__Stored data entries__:
==================================================

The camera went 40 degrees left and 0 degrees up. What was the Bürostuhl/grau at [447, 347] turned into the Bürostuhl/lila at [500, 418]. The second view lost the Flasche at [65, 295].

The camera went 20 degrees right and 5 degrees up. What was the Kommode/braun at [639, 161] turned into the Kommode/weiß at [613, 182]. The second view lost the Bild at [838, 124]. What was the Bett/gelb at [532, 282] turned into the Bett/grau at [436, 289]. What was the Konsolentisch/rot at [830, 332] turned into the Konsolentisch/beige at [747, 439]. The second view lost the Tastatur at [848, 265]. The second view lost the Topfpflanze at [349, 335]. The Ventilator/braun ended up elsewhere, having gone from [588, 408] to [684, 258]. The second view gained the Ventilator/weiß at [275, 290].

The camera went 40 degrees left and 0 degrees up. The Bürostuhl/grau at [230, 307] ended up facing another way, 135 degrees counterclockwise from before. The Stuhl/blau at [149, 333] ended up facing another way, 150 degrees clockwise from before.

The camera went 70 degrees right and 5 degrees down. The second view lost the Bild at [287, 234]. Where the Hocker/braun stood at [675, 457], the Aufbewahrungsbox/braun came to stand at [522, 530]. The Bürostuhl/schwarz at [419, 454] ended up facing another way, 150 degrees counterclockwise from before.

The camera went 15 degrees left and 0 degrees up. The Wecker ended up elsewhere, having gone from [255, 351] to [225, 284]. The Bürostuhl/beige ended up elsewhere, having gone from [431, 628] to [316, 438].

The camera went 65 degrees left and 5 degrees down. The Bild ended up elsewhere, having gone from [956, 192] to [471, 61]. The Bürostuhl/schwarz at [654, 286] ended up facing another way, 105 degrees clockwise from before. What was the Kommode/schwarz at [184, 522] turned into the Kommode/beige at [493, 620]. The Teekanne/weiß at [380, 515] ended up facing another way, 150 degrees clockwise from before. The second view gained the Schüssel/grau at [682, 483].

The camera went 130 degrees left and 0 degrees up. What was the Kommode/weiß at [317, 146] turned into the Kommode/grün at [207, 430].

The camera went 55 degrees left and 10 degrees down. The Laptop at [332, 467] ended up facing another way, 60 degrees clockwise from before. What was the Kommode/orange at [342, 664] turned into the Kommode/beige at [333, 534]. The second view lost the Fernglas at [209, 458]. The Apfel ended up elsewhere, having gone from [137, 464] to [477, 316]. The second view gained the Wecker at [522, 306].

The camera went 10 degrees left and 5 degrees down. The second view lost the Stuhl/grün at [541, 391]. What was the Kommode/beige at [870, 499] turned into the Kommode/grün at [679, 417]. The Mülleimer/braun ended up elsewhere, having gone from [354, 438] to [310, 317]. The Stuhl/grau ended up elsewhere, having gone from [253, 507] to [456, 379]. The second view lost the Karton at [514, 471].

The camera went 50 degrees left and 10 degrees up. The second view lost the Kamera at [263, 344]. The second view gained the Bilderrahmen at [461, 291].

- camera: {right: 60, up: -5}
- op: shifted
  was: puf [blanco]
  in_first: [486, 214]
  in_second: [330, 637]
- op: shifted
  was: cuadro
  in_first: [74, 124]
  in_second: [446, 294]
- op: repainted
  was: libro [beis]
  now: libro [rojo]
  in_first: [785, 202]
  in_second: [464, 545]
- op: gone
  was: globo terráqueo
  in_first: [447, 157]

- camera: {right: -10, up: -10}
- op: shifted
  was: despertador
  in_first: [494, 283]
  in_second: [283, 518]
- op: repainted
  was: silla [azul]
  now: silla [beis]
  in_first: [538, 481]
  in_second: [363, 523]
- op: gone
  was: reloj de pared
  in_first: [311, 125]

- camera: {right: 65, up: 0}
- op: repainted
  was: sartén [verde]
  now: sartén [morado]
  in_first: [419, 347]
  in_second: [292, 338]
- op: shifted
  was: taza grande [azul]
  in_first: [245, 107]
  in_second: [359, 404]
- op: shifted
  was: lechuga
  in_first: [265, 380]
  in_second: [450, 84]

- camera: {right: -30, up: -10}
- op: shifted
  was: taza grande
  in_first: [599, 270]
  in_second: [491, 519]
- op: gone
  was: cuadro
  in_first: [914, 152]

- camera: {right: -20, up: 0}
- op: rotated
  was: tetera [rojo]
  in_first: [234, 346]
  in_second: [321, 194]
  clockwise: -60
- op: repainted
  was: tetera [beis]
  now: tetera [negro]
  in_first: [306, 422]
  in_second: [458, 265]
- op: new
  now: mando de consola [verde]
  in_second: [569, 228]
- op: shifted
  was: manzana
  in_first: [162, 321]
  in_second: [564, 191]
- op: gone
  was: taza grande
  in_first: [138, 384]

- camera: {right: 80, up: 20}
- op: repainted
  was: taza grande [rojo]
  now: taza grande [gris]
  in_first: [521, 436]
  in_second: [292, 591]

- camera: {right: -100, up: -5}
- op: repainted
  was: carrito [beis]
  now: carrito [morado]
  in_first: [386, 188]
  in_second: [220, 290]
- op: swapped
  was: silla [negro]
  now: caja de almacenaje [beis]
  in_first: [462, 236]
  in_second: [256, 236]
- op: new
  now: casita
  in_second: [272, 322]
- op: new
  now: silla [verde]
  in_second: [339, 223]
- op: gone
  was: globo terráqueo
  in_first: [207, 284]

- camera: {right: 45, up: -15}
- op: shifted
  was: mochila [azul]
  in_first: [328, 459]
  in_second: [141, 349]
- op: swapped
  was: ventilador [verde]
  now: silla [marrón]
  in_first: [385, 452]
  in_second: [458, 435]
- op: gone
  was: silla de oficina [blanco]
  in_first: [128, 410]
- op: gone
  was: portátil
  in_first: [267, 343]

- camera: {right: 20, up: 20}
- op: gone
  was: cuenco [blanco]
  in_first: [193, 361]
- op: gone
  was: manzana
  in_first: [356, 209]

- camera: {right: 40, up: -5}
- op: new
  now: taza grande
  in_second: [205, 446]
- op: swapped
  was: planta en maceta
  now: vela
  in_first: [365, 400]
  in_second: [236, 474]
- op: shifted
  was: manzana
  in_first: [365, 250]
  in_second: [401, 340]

==================================================

__YOUR GOAL__:
The answer should be an exact reproduction of all the entries.

__EXERCISE RESULT__:
The camera went 40 degrees left and 0 degrees up. What was the Bürostuhl/grau at [447, 347] turned into the Bürostuhl/lila at [500, 418]. The second view lost the Flasche at [65, 295].

The camera went 20 degrees right and 5 degrees up. What was the Kommode/braun at [639, 161] turned into the Kommode/weiß at [613, 182]. The second view lost the Bild at [838, 124]. What was the Bett/gelb at [532, 282] turned into the Bett/grau at [436, 289]. What was the Konsolentisch/rot at [830, 332] turned into the Konsolentisch/beige at [747, 439]. The second view lost the Tastatur at [848, 265]. The second view lost the Topfpflanze at [349, 335]. The Ventilator/braun ended up elsewhere, having gone from [588, 408] to [684, 258]. The second view gained the Ventilator/weiß at [275, 290].

The camera went 40 degrees left and 0 degrees up. The Bürostuhl/grau at [230, 307] ended up facing another way, 135 degrees counterclockwise from before. The Stuhl/blau at [149, 333] ended up facing another way, 150 degrees clockwise from before.

The camera went 70 degrees right and 5 degrees down. The second view lost the Bild at [287, 234]. Where the Hocker/braun stood at [675, 457], the Aufbewahrungsbox/braun came to stand at [522, 530]. The Bürostuhl/schwarz at [419, 454] ended up facing another way, 150 degrees counterclockwise from before.

The camera went 15 degrees left and 0 degrees up. The Wecker ended up elsewhere, having gone from [255, 351] to [225, 284]. The Bürostuhl/beige ended up elsewhere, having gone from [431, 628] to [316, 438].

The camera went 65 degrees left and 5 degrees down. The Bild ended up elsewhere, having gone from [956, 192] to [471, 61]. The Bürostuhl/schwarz at [654, 286] ended up facing another way, 105 degrees clockwise from before. What was the Kommode/schwarz at [184, 522] turned into the Kommode/beige at [493, 620]. The Teekanne/weiß at [380, 515] ended up facing another way, 150 degrees clockwise from before. The second view gained the Schüssel/grau at [682, 483].

The camera went 130 degrees left and 0 degrees up. What was the Kommode/weiß at [317, 146] turned into the Kommode/grün at [207, 430].

The camera went 55 degrees left and 10 degrees down. The Laptop at [332, 467] ended up facing another way, 60 degrees clockwise from before. What was the Kommode/orange at [342, 664] turned into the Kommode/beige at [333, 534]. The second view lost the Fernglas at [209, 458]. The Apfel ended up elsewhere, having gone from [137, 464] to [477, 316]. The second view gained the Wecker at [522, 306].

The camera went 10 degrees left and 5 degrees down. The second view lost the Stuhl/grün at [541, 391]. What was the Kommode/beige at [870, 499] turned into the Kommode/grün at [679, 417]. The Mülleimer/braun ended up elsewhere, having gone from [354, 438] to [310, 317]. The Stuhl/grau ended up elsewhere, having gone from [253, 507] to [456, 379]. The second view lost the Karton at [514, 471].

The camera went 50 degrees left and 10 degrees up. The second view lost the Kamera at [263, 344]. The second view gained the Bilderrahmen at [461, 291].

- camera: {right: 60, up: -5}
- op: shifted
  was: puf [blanco]
  in_first: [486, 214]
  in_second: [330, 637]
- op: shifted
  was: cuadro
  in_first: [74, 124]
  in_second: [446, 294]
- op: repainted
  was: libro [beis]
  now: libro [rojo]
  in_first: [785, 202]
  in_second: [464, 545]
- op: gone
  was: globo terráqueo
  in_first: [447, 157]

- camera: {right: -10, up: -10}
- op: shifted
  was: despertador
  in_first: [494, 283]
  in_second: [283, 518]
- op: repainted
  was: silla [azul]
  now: silla [beis]
  in_first: [538, 481]
  in_second: [363, 523]
- op: gone
  was: reloj de pared
  in_first: [311, 125]

- camera: {right: 65, up: 0}
- op: repainted
  was: sartén [verde]
  now: sartén [morado]
  in_first: [419, 347]
  in_second: [292, 338]
- op: shifted
  was: taza grande [azul]
  in_first: [245, 107]
  in_second: [359, 404]
- op: shifted
  was: lechuga
  in_first: [265, 380]
  in_second: [450, 84]

- camera: {right: -30, up: -10}
- op: shifted
  was: taza grande
  in_first: [599, 270]
  in_second: [491, 519]
- op: gone
  was: cuadro
  in_first: [914, 152]

- camera: {right: -20, up: 0}
- op: rotated
  was: tetera [rojo]
  in_first: [234, 346]
  in_second: [321, 194]
  clockwise: -60
- op: repainted
  was: tetera [beis]
  now: tetera [negro]
  in_first: [306, 422]
  in_second: [458, 265]
- op: new
  now: mando de consola [verde]
  in_second: [569, 228]
- op: shifted
  was: manzana
  in_first: [162, 321]
  in_second: [564, 191]
- op: gone
  was: taza grande
  in_first: [138, 384]

- camera: {right: 80, up: 20}
- op: repainted
  was: taza grande [rojo]
  now: taza grande [gris]
  in_first: [521, 436]
  in_second: [292, 591]

- camera: {right: -100, up: -5}
- op: repainted
  was: carrito [beis]
  now: carrito [morado]
  in_first: [386, 188]
  in_second: [220, 290]
- op: swapped
  was: silla [negro]
  now: caja de almacenaje [beis]
  in_first: [462, 236]
  in_second: [256, 236]
- op: new
  now: casita
  in_second: [272, 322]
- op: new
  now: silla [verde]
  in_second: [339, 223]
- op: gone
  was: globo terráqueo
  in_first: [207, 284]

- camera: {right: 45, up: -15}
- op: shifted
  was: mochila [azul]
  in_first: [328, 459]
  in_second: [141, 349]
- op: swapped
  was: ventilador [verde]
  now: silla [marrón]
  in_first: [385, 452]
  in_second: [458, 435]
- op: gone
  was: silla de oficina [blanco]
  in_first: [128, 410]
- op: gone
  was: portátil
  in_first: [267, 343]

- camera: {right: 20, up: 20}
- op: gone
  was: cuenco [blanco]
  in_first: [193, 361]
- op: gone
  was: manzana
  in_first: [356, 209]

- camera: {right: 40, up: -5}
- op: new
  now: taza grande
  in_second: [205, 446]
- op: swapped
  was: planta en maceta
  now: vela
  in_first: [365, 400]
  in_second: [236, 474]
- op: shifted
  was: manzana
  in_first: [365, 250]
  in_second: [401, 340]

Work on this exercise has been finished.